Court boots Bradford suit

Author to pay $3,200 for every week of 'Karishma's' delay

NEW DELHI — India’s most expensive miniseries will be back on the air after an Indian appeals court Monday rejected a plagiarism suit by U.S.-based British author Barbara Taylor Bradford.

Bradford alleged the $6.2 million mini, “Karishma — A Miracle of Destiny,” was based on her 1977 novel “A Woman of Substance,” about a simple girl who goes on to set up a major business empire.

“The plaintiff cannot have a monopoly on a woman making it from rags to riches,” said A.N. Roy, one of two judges on the appeals bench of the Kolkata High Court.

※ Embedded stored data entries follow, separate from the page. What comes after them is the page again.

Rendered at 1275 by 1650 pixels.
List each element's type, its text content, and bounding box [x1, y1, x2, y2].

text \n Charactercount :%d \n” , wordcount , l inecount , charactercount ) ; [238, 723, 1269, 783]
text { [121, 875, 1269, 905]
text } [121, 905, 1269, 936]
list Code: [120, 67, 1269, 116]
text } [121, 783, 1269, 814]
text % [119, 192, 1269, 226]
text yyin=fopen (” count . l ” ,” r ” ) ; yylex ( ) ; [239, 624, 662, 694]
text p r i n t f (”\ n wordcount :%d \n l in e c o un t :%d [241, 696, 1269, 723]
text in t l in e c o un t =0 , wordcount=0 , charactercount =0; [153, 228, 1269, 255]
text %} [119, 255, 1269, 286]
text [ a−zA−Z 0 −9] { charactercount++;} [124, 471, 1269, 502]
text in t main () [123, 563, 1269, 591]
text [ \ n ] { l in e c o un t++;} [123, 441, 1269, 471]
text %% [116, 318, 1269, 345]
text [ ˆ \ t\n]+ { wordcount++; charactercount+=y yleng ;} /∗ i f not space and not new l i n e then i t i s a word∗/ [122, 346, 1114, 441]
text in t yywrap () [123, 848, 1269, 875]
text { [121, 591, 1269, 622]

“Karishma” began airing in early May but was taken off after the first episode, when Bradford won a stay from India’s Supreme Court.

On June 30, the Kolkata High Court gave the go-ahead for the serial’s screening. But the appeal court ruled subsequently that the serial, produced by Sahara Media Entertainment, could not continue until the court had decided on Bradford’s petition.

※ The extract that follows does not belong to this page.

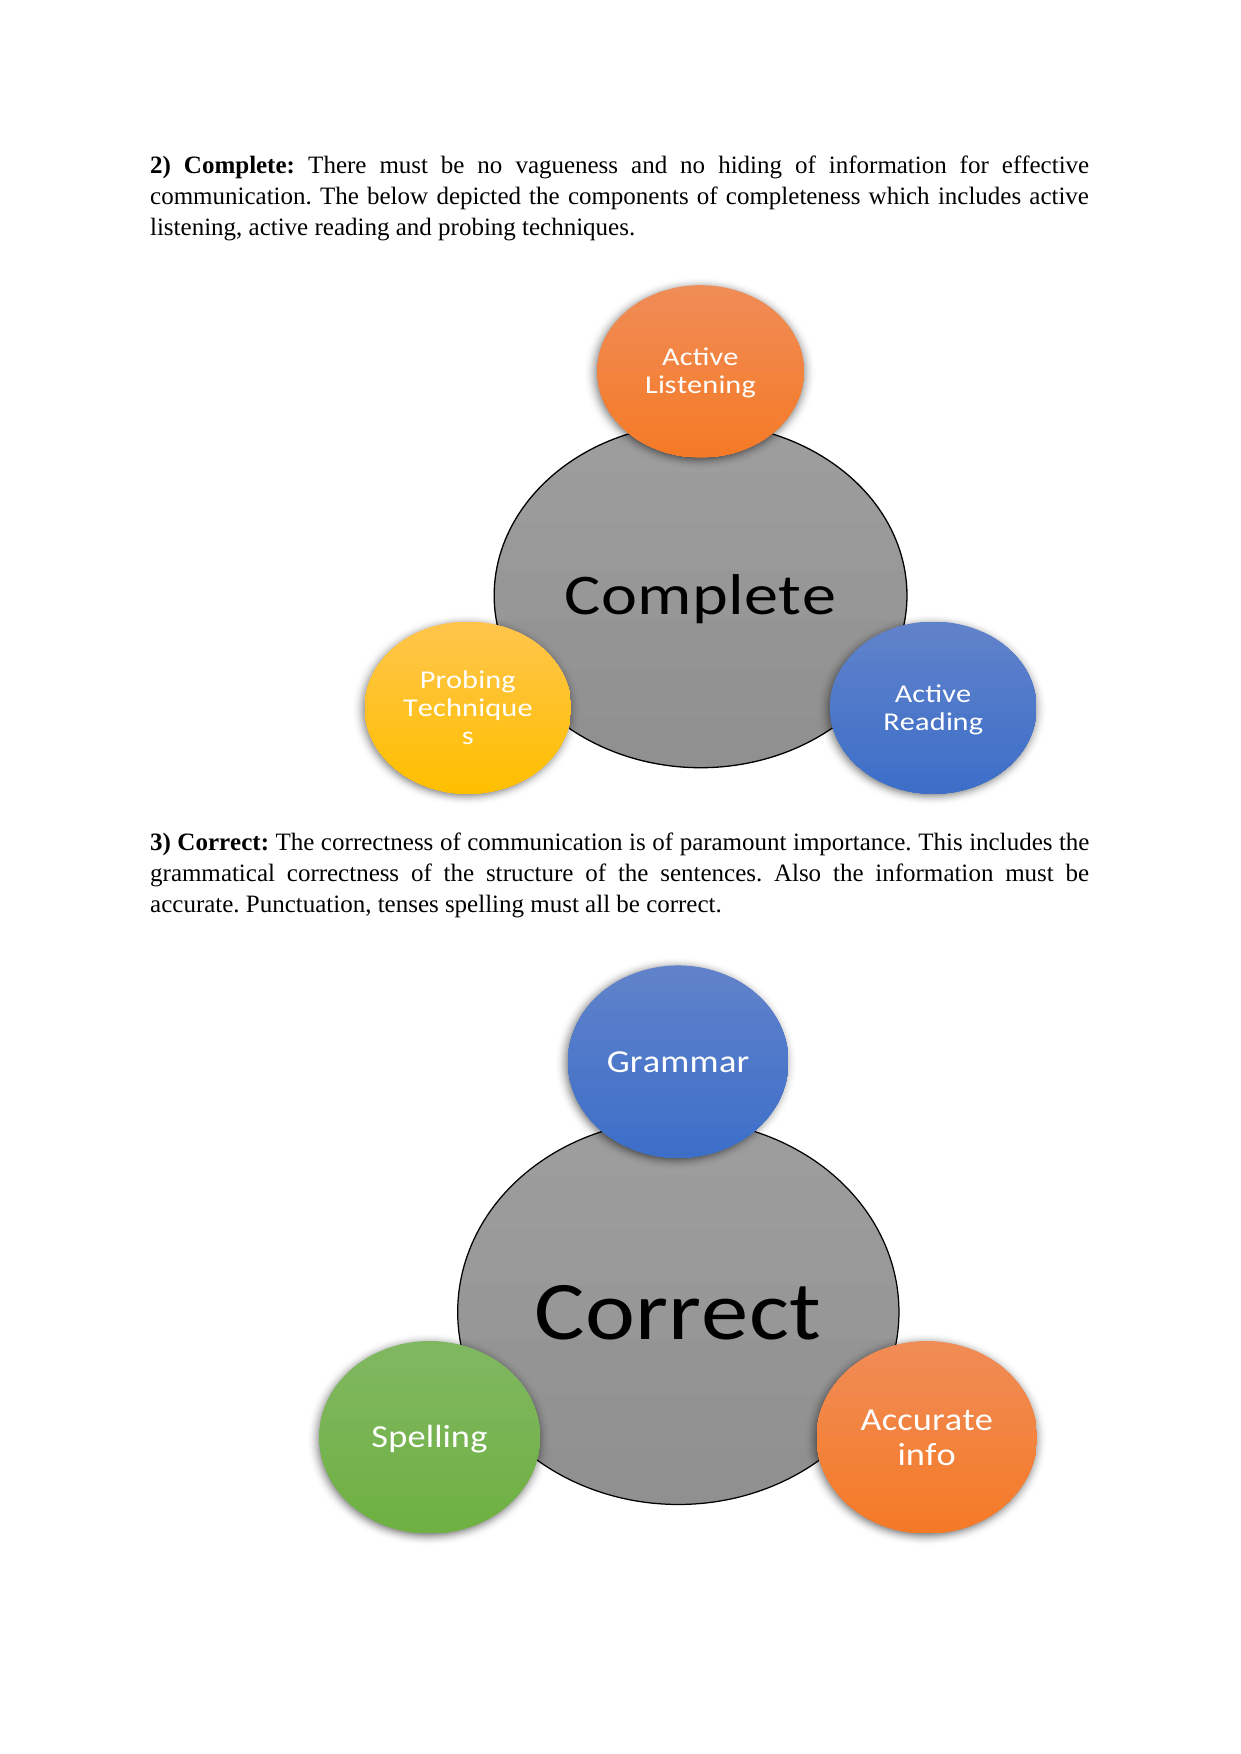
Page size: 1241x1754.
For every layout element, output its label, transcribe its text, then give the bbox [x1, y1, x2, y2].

text 3) Correct: The correctness of communication is of paramount importance. This includes the grammatical correctness of the structure of the sentences. Also the information must be accurate. Punctuation, tenses spelling must all be correct. [150, 827, 1090, 918]
text 2) Complete: There must be no vagueness and no hiding of information for effective communication. The below depicted the components of completeness which includes active listening, active reading and probing techniques. [150, 150, 1090, 241]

The judges ordered the author to pay Sahara $3,200 for every week of delay in the telecast since May 12, as well as other costs.

The case has drawn global attention, as it marked a rare attempt to take action over plagiarism against India’s massive entertainment industry, which routinely steals storylines from Hollywood and English-language literature.

(Shilpa Bharatan Iyer contributed to this report).